Sich beim Besuch der Installation auf das Bett zu legen, löste bei uns ein Gefühl des Unbehagens aus. Es gestaltete sich schwierig, in der Öffentlichkeit auf einem fremden Bett liegend den zum Teil intimen Gesprächen in der Soundinstallation zu lauschen. Ein Moment des Ausruhens, des Entspannens und der Privatsphäre wurde für uns als Besucherinnen nicht möglich. Der räumliche Lautstärkepegel, die umherlaufenden Menschen und die skeptischen Blicke unbeteiligter Personen sowie die teilweise akustisch nur schwer zu verstehenden Stimmen in den Aufnahmen, haben es zu einer Herausforderung werden lassen, den Gesprächen zu folgen. Aber war vielleicht genau das auch eine Intention von Alves, um deutlich zu machen, wie es sich in abgeschwächter Form anfühlen kann, wenn Personen dem gesellschaftlichen Druck nicht standhalten und normativen Erwartungshaltungen nicht entsprechen können?

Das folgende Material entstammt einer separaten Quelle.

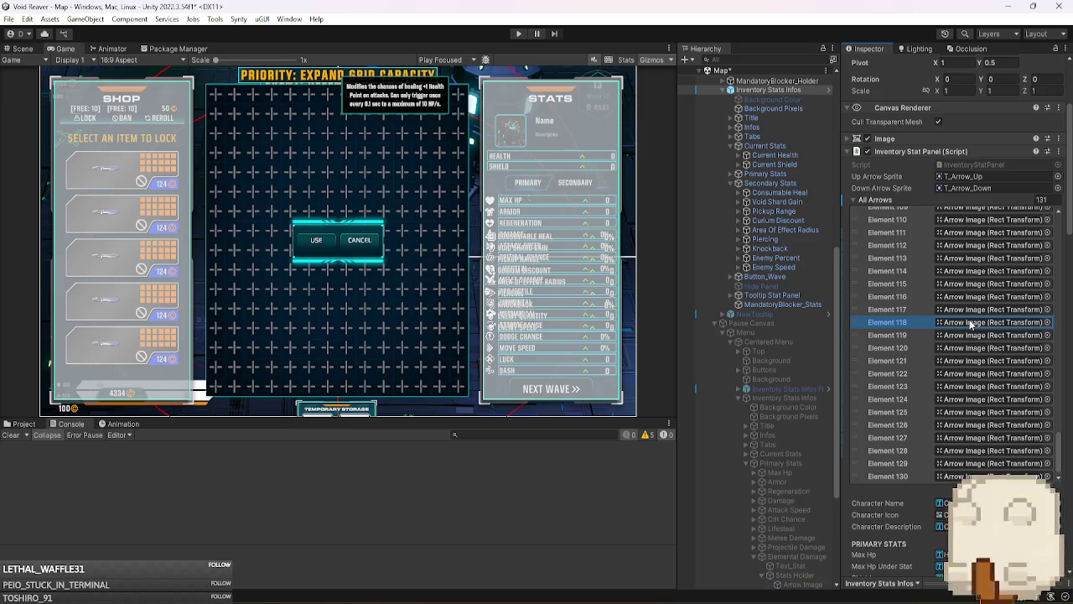
{"action": "scroll", "coordinate": [1013, 319], "scroll_direction": "up", "scroll_amount": 15}
{"action": "scroll", "coordinate": [1011, 314], "scroll_direction": "up", "scroll_amount": 12}
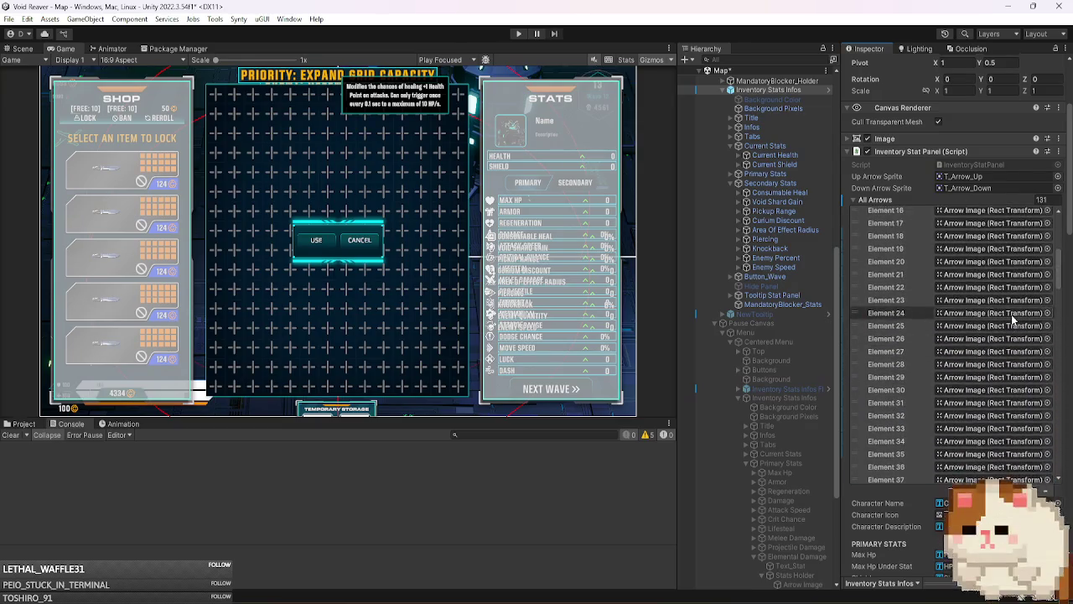
- Ping the arrow images for Elements 0 through 9, then select the pause menu's FIXED copy
{"action": "left_click", "coordinate": [989, 339]}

Für mich, Ida, machte Alves mit dieser Arbeit erfahrbar, welche vielschichtige Bedeutung und welche Notwendigkeit Ausruhen hat, insbesondere für Menschen mit chronischen Erkrankungen. Die Tatsache, dass ich mich selbst im Moment der Teilnahme weder entspannen noch erholen konnte, zeigte, wie wenig Platz diesem Bedürfnis oftmals eingeräumt wird. Unklar bleibt für mich, ob ich als Besucherin erfahren sollte, mit welchen Herausforderungen das Ausruhen verbunden ist oder ob darauf abgezielt wurde, einen Ort für diese Praxis zu schaffen und sie selbst erlebbar zu machen. Ersteres ist gelungen, zweiteres konnte ich jedoch nicht erleben.

Und für mich, Leylâ, war es eine sehr ungewohnte, beziehungsweise unangenehme Situation, sich inmitten von Leuten auf ein Bett zu legen. Durch diese Irritation hatte ich das Gefühl, die Installation nicht in all ihren Dimensionen wahrgenommen zu haben.